Rose Tinted begins by tackling the now; Brexit, Trump, Novichok, and an unhappy Britain. She notes how difficult it is to be hopeful when there’s possibly no going back, but still finds the funny lurking in dark corners. ‘Can you stay at a garden party after you’ve shat in the punch?’ Probably not.
Barnes notes that even the most politically engaged have become exhausted and apathetic about Brexit. She expresses anger at those in power for not doing enough, and for ignoring the serious issues; What are we going to do about Lidl? She attacks government propaganda fuelled by misplaced nostalgia; it’s all too easy to think back to ‘the good old days’ when you ignore all the bad bits. She also challenges gender expectations and speaks passionately about the #metoo movement, sharing a personal experience and the conflicts it brought. Barnes is an expert in calling out hypocrisy and double standards in the funniest ways.
It’s not all politics though. The premise of the tour is a personal one, and Rose Tinted takes a reflective twist as Barnes draws us in to times she’s faced serious adversity, and focusses on the things that pulled her through. Barnes shares the relatable experience of trying to manage anxiety, dealing with unhelpful advice from well-meaning people, and hilarious moments from her unexpected journey getting into fitness, to improve her physical and mental health.

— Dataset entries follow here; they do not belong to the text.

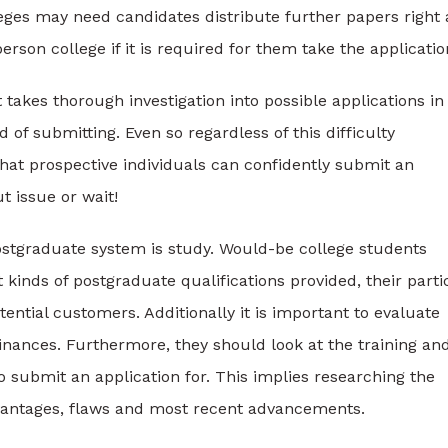
eges may need candidates distribute further papers right 
son college if it is required for them take the applicatio
 takes thorough investigation into possible applications in
f submitting. Even so regardless of this difficulty
hat prospective individuals can confidently submit an
t issue or wait!
postgraduate system is study. Would-be college students
kinds of postgraduate qualifications provided, their parti
ntial customers. Additionally it is important to evaluate
inances. Furthermore, they should look at the training an
to submit an application for. This implies researching the
advantages, flaws and most recent advancements.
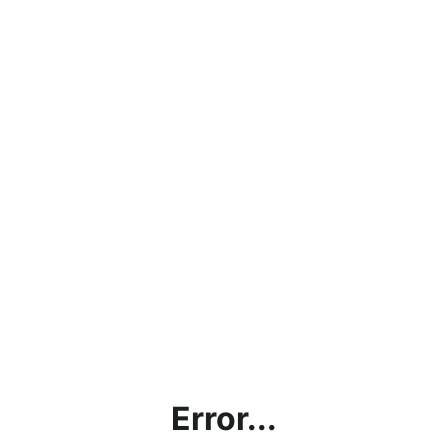
Error...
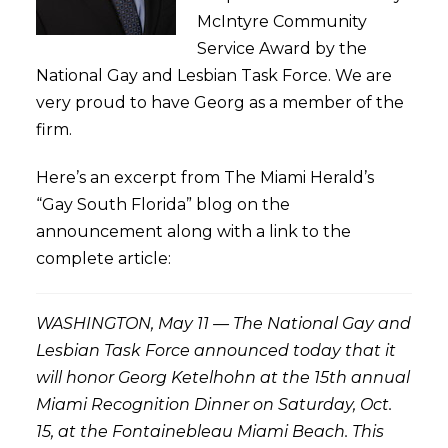
McIntyre Community
Service Award by the
National Gay and Lesbian Task Force. We are
very proud to have Georg as a member of the
firm.
Here’s an excerpt from The Miami Herald’s
“Gay South Florida” blog on the
announcement along with a link to the
complete article:
WASHINGTON, May 11 — The National Gay and
Lesbian Task Force announced today that it
will honor Georg Ketelhohn at the 15th annual
Miami Recognition Dinner on Saturday, Oct.
15, at the Fontainebleau Miami Beach. This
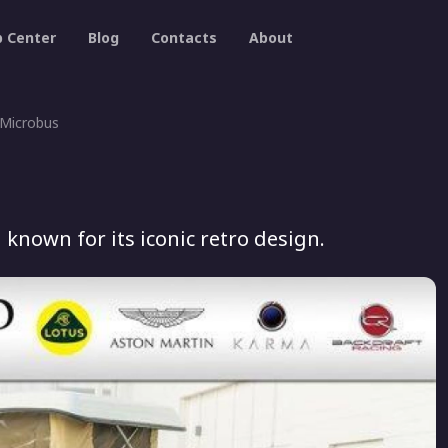
p Center
Blog
Contacts
About
Microbus
known for its iconic retro design.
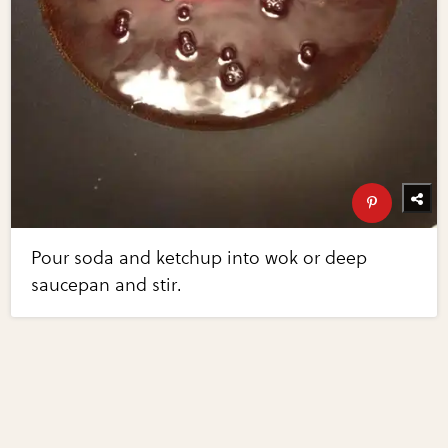
Pour soda and ketchup into wok or deep
saucepan and stir.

She makes us all fall in love with a gutsy psychiatric nurse called Babs, who taught her to always look on the bright side of life, even when every task feels insurmountable. “Be more Babs," she says. And always wear clean knickers.
Huge credit is also well deserved for the support act, Phil Jerrod, who neatly warmed up the audience with a steady set of relatable experiences, astute observations and sharp one-liners. Pared back, unassuming and witty, Jerrod energetically delivered relatable and spot-on observational comedy about the pains (and gains) of falling out of social norms, living in a tiny flat and wondering why it's deemed okay to call someone a ‘pedo’ while it’s not ok to diss their cat. As well as having the best analogy for deciding who to vote for in the next election: “What's your favourite lump in this pool of sick?’ he took us through some of the poignant, harrowing and hilariously recounted moments from discovering a cancerous growth on his kidney.
Barnes and Jerrod were the perfect complement to each other, both shedding light on otherwise dark topics in a way that made the audience feel lifted and resilient to whatever the next news headline might bring. Rose Tinted puts a magnifying glass onto all of the shit, and a better view at the roses that grow just beyond. It’s about facing your fears and not letting things hold you back; Life’s too short, so put on your rose tinted specs and go for it.